Thailand
Thailand plans to significantly increase the share of long-dated sovereign bonds to meet its financing needs as Southeast Asia’s second-largest economy continues to reel from the coronavirus pandemic, Bloomberg News reported. Bonds will make up 48%-56% of the government’s borrowing of 2.3 trillion baht ($68.4 billion) in the fiscal year that began Friday, compared with 31% a year earlier, when it relied more on short-term securities such as promissory notes and treasury bills, said Patricia Mongkhonvanit, director general of the Public Debt Management Office.
When the COVID-19 pandemic first hit Thailand in the first half of 2020, forcing the government to impose lockdowns and travel bans that effectively killed the crucial tourism industry, many economists foresaw a contraction of 10% or more for the year, the Asia Times reported. But Thailand’s gross domestic product (GDP) shrank just 6.1% in 2020, painful but not as bad as expected with the loss of the kingdom’s US$60 billion tourism industry, which normally accounts for around 18% of GDP.
Thailand’s central bank held its benchmark rate unchanged on Wednesday, signaling a need to preserve policy space as the country grapples with its biggest wave of Covid cases and a weakening outlook for the tourism-reliant economy, Bloomberg News reported. The Bank of Thailand’s rate setting committee unanimously decided to hold rates at a record low of 0.5% for a ninth straight meeting, as expected by all 25 economists in a Bloomberg survey. The committee “stands ready to use limited policy space at the most-effective timing,” Bank of Thailand Assistant Governor Titanun Mallikamas said.

**Collected data entries:**
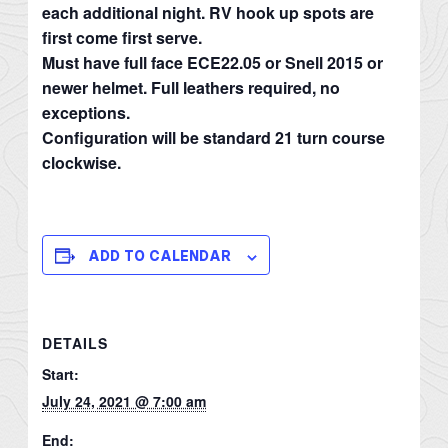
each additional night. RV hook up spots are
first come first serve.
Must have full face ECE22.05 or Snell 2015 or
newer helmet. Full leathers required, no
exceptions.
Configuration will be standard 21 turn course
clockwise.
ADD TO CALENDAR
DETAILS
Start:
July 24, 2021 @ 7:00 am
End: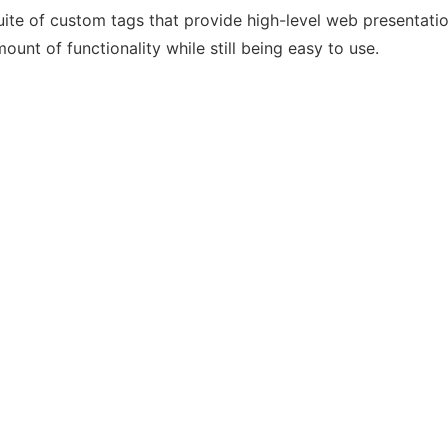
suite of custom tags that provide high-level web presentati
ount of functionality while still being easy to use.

* * *

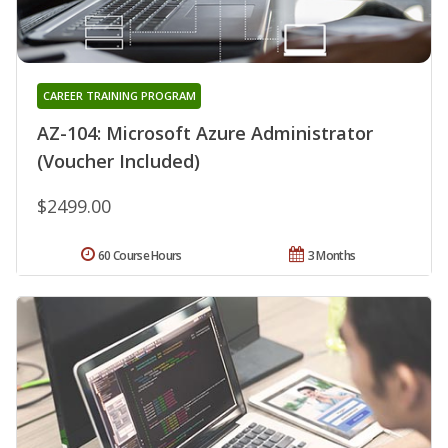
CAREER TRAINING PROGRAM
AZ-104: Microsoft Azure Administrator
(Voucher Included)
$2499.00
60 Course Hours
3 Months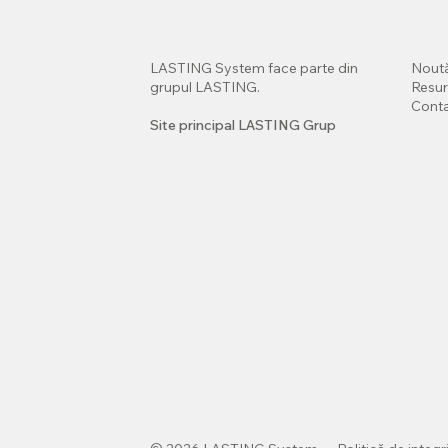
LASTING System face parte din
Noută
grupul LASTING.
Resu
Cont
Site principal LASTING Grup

**Problem 1:**
How much did Thailand's gross domestic product shrink in 2020, according to the Thailand passage?
**Problem 2:**
From the Thailand passage, return everything from "Thailand’s central bank" down to "Titanun Mallikamas said.".

**Exercise answer 1:**
6.1%

**Exercise answer 2:**
Thailand’s central bank held its benchmark rate unchanged on Wednesday, signaling a need to preserve policy space as the country grapples with its biggest wave of Covid cases and a weakening outlook for the tourism-reliant economy, Bloomberg News reported. The Bank of Thailand’s rate setting committee unanimously decided to hold rates at a record low of 0.5% for a ninth straight meeting, as expected by all 25 economists in a Bloomberg survey. The committee “stands ready to use limited policy space at the most-effective timing,” Bank of Thailand Assistant Governor Titanun Mallikamas said.